Taslima describes 'slow death' of life in hiding
Monday, 14 January 2008

Agence France-Presse . Paris

Bangladeshi writer Taslima Nasreen, under Indian government protection from Islamist death threats, described her life in hiding as a 'slow and lingering death' in a text released in France on Friday.

'I am merely a disembodied voice. Those who once stood by me have disappeared into the darkness,' the 45-year-old Taslima wrote in an article published in Saturday's edition of Le Monde newspaper.

Taslima complains she feels abandoned to her fate, after being whisked from Bengali-speaking Kolkata last month to an undisclosed safe house in New Delhi following violent Muslim protests over her writings.

'I am like the living dead: benumbed; robbed of the pleasure of existence and experience; unable to move beyond the claustrophobic confines of my room... It is like a slow and lingering death, like sipping delicately from a cupful of slow-acting poison that is gradually killing all my faculties.'

Taslima left Bangladesh in 1994 after receiving death threats from Islamic extremists, and has since lived in exile in Europe, the United States and, since 2004, in the east Indian city of Kolkata.

Extremist Muslims accuse Taslima, who was born into a Muslim family but now calls herself an atheist, of blasphemy over her 1994 novel 'Lajja' or 'Shame', which depicts the life of a Hindu family persecuted by Muslims in Bangladesh.

The Indian government has pledged to protect Taslima but has warned her not to make any statements that might 'hurt the sentiments of our people', an apparent reference to India's 140-million-plus Muslims.

'What crime have I committed that I have to spend my life hidden away, relegated to the shadows?

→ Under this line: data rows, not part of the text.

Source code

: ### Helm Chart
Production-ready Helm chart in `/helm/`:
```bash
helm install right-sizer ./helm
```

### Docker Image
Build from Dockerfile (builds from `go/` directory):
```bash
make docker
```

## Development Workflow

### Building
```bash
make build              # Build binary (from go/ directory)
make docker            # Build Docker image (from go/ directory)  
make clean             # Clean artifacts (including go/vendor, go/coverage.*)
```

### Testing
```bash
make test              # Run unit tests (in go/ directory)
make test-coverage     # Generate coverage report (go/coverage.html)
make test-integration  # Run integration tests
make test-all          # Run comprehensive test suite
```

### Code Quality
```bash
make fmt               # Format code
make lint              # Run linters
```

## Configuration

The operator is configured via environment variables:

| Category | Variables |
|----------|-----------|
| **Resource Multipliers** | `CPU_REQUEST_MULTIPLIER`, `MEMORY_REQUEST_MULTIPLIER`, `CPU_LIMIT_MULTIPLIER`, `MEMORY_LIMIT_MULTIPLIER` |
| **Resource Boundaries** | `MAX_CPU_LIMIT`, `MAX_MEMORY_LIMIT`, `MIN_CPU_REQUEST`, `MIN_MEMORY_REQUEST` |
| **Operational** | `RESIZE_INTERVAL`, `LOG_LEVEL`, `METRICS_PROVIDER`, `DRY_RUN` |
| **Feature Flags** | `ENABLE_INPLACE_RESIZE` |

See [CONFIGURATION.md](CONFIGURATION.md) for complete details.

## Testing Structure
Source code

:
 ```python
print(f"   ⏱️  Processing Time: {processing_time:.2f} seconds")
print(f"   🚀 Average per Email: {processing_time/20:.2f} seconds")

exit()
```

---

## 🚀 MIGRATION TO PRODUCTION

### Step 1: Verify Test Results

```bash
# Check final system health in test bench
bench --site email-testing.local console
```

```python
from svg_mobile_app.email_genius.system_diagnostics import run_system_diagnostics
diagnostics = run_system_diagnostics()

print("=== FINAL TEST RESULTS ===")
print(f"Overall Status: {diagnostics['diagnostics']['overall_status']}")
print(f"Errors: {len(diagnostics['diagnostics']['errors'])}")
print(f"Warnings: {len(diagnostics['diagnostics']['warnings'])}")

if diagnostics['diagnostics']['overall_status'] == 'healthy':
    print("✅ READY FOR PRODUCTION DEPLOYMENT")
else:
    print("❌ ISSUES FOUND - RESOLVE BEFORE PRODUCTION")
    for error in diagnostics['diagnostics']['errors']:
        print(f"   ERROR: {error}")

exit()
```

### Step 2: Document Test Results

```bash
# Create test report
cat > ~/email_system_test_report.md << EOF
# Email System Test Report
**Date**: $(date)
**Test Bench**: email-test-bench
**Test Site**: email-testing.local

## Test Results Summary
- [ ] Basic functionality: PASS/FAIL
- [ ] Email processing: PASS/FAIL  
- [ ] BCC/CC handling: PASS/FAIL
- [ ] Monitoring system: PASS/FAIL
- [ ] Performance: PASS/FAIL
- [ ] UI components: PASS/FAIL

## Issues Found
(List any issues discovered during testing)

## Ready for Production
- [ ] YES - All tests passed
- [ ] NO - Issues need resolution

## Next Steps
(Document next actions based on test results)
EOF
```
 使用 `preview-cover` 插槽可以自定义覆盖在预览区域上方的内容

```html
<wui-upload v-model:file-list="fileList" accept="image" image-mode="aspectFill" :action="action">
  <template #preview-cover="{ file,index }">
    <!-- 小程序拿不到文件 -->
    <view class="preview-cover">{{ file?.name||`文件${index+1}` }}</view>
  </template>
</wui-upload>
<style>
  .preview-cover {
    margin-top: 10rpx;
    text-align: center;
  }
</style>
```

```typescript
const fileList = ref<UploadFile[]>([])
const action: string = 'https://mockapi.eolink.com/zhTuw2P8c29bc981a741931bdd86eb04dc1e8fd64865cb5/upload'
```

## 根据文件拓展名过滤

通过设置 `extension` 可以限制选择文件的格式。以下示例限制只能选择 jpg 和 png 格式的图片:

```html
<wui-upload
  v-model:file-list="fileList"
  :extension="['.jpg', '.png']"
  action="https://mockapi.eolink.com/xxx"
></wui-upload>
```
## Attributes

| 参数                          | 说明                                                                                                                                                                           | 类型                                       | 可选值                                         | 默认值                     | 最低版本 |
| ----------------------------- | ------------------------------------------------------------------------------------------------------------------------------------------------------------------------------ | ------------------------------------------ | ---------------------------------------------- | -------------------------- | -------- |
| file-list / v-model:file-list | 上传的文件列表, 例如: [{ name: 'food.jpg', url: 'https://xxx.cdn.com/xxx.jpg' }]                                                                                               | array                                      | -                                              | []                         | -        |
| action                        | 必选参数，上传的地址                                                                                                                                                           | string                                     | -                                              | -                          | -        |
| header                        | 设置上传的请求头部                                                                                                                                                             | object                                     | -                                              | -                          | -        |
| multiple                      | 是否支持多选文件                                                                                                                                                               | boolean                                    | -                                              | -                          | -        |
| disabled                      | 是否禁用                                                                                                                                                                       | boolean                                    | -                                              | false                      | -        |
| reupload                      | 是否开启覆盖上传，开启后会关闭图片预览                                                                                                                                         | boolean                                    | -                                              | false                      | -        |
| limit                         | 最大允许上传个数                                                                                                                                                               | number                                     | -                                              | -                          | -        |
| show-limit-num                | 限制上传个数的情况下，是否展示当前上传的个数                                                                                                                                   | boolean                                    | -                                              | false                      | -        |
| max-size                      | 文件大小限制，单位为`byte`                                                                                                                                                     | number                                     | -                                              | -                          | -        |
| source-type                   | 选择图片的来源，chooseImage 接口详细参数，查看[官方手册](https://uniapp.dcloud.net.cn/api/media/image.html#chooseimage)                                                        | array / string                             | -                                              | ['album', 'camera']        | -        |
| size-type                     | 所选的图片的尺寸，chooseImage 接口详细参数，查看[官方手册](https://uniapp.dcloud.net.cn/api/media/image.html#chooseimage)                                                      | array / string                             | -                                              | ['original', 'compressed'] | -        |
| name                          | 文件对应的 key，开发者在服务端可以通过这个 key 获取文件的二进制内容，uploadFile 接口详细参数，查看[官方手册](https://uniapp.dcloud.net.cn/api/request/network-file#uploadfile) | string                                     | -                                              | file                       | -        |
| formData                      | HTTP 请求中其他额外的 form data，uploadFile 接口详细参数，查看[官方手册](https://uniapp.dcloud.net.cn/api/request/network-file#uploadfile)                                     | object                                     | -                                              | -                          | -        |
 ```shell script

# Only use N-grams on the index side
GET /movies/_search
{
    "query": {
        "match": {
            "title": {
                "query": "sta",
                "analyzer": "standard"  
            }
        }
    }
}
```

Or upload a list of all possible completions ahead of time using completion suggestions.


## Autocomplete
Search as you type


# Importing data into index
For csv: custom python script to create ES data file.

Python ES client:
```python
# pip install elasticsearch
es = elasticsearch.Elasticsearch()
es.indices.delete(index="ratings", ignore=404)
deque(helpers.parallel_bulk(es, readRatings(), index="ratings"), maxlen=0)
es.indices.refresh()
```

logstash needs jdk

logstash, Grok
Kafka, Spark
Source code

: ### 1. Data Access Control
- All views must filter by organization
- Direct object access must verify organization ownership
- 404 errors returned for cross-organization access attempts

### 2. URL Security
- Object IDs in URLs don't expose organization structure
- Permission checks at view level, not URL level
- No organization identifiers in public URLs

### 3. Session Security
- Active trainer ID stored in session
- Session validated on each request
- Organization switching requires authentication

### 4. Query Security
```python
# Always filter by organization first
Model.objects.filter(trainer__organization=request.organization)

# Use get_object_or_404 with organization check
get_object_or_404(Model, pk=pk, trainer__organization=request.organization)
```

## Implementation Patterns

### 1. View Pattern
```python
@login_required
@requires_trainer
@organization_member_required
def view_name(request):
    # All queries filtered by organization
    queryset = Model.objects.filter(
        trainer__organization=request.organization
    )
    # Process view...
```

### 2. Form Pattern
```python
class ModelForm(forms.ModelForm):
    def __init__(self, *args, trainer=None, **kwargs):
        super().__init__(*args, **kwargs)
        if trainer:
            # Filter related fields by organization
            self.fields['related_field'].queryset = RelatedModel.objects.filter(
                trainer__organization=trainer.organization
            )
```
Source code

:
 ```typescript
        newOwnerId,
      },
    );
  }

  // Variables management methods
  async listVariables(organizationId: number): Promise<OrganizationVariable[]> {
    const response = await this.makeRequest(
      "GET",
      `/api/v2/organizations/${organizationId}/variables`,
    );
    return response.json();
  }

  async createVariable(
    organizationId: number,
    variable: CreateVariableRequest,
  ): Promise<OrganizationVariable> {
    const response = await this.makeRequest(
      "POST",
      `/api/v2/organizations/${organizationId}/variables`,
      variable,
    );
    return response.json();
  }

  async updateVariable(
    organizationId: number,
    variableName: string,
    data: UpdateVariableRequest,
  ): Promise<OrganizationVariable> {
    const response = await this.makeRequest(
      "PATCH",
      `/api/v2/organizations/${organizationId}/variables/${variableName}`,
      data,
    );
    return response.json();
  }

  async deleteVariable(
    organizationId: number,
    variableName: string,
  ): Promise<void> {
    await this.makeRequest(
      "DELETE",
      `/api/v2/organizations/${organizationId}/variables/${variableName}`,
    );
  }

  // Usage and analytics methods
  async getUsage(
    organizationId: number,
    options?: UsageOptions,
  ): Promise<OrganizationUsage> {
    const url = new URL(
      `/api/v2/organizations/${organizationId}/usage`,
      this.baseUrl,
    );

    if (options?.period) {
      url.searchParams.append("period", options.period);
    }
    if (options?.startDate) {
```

For what crimes am I being punished by this society, this land?' Taslima asks.

'I am but a simple writer who neither knows nor understands the dynamics of politics,' she writes, saying she had been made 'a political pawn'.

While acknowledging India's 'hospitality', Taslima laments her failure to find a city of welcome due to pressure from Muslim fundamentalists.

'The force of fundamentalism, which I have opposed and fought for many years, has only been strengthened by my defeat.'

She writes of an India 'where not a single political party of any persuasion has spoken out in my favour, where no non-governmental organisation, women's rights or human rights group has stood by me.'

'Frankly, this facet of the new India terrifies me,' she said, while acknowledging the support of Indian journalists and intellectuals, who have asked the government to relax her 'prison conditions'.